◆ Supplied text ◆

════════

It was a pleasing sight to see the men swim over, holding up their kangaroo mantles with the one hand whilst they swum across with the other, each striving to gain the shore first, UMARRAH was still on the opposite shore waiting to be conveyed over.
This man was exceedingly afraid of water and it was some time ere he could be prevailed upon to venture himself upon the catamaran.
At length he was brought over and we proceeded on our route, travelling on a fine sandy beach about two miles in length.
These villages are always near to fresh water and close to some fishing rocks, and at them are in general to be found the native fig.
We made a fire and the women went to the rocks afishing.
The men returned having caught a kangaroo.
Saw the natives eat toadstools.
Tonight the whole tribe sung their usual song and appeared in good spirits.
My natives took their turn and sung likewise.
The most friendly intercourse seemed to be established.

27 March
Went to the rocks where the women was getting fish.
Saw them eating kelp; they gave me some to eat.

════════

◆ Data block ◆
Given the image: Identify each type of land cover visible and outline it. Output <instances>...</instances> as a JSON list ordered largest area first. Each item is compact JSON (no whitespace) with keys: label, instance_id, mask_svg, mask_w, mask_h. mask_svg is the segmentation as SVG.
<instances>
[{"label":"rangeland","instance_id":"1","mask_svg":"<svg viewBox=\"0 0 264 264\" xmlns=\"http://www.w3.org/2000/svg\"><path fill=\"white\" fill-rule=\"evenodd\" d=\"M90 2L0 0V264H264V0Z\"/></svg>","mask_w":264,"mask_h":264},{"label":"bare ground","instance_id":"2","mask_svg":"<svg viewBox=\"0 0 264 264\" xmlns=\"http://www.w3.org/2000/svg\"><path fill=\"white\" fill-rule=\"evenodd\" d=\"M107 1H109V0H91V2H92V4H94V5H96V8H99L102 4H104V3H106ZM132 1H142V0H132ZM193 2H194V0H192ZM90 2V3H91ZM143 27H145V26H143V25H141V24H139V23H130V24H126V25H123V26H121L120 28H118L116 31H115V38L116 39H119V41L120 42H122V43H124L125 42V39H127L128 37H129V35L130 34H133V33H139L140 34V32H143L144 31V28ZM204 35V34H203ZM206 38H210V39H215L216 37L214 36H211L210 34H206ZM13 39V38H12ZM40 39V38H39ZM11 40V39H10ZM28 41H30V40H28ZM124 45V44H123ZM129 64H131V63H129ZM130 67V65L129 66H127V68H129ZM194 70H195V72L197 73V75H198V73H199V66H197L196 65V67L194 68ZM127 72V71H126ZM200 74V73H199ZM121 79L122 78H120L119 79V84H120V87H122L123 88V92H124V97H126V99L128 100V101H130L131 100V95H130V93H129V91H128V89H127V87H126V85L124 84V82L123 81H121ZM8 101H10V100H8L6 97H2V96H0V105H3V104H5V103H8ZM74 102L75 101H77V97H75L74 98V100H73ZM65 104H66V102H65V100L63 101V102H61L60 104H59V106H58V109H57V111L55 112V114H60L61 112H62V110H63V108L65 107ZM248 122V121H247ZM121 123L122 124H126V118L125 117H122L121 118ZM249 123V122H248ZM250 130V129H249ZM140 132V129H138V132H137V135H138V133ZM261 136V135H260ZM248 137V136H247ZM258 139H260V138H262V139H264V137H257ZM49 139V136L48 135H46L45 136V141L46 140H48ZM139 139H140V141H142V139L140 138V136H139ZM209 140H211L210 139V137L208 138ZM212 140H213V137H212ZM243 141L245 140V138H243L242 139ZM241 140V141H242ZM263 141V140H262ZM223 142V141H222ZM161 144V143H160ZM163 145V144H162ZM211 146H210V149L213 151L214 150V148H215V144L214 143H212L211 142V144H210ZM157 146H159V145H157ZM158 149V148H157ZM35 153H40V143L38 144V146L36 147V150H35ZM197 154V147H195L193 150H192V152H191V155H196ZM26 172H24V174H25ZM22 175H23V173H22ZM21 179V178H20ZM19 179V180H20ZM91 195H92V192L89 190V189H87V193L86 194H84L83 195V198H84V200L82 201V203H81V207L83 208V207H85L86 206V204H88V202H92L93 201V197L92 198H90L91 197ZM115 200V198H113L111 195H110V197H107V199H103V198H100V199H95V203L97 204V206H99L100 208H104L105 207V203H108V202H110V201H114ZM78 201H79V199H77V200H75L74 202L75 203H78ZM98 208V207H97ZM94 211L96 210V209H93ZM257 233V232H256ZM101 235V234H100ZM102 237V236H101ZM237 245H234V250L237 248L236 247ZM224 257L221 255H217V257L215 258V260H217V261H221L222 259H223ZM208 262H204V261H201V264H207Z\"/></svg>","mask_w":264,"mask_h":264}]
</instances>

════════

◆ What you will do ◆
(a) Please reproduce the journal excerpt from "It was a pleasing" up to and including "and sung likewise.", replacing "kangaroo" with "wallaby".
(b) According to the journal excerpt, why did it take some time to bring UMARRAH across the water? Answer in one to three sentences.
(c) Decide whether each statement agrees with the journal excerpt. Answer yes or no for each, and quote the deciding words. (i) The villages are always near fresh water. (ii) The men returned having caught fish. (iii) On 27 March the women refused to share the kelp they were eating.
The data is separate from the journal excerpt.

◆ Answer list ◆
(a)
It was a pleasing sight to see the men swim over, holding up their wallaby mantles with the one hand whilst they swum across with the other, each striving to gain the shore first, UMARRAH was still on the opposite shore waiting to be conveyed over.
This man was exceedingly afraid of water and it was some time ere he could be prevailed upon to venture himself upon the catamaran.
At length he was brought over and we proceeded on our route, travelling on a fine sandy beach about two miles in length.
These villages are always near to fresh water and close to some fishing rocks, and at them are in general to be found the native fig.
We made a fire and the women went to the rocks afishing.
The men returned having caught a wallaby.
Saw the natives eat toadstools.
Tonight the whole tribe sung their usual song and appeared in good spirits.
My natives took their turn and sung likewise.

(b) UMARRAH was exceedingly afraid of water. Because of that, it was some time before he could be prevailed upon to venture himself upon the catamaran.

(c)
(i) Yes: "These villages are always near to fresh water"
(ii) No: "The men returned having caught a kangaroo."
(iii) No: "they gave me some to eat."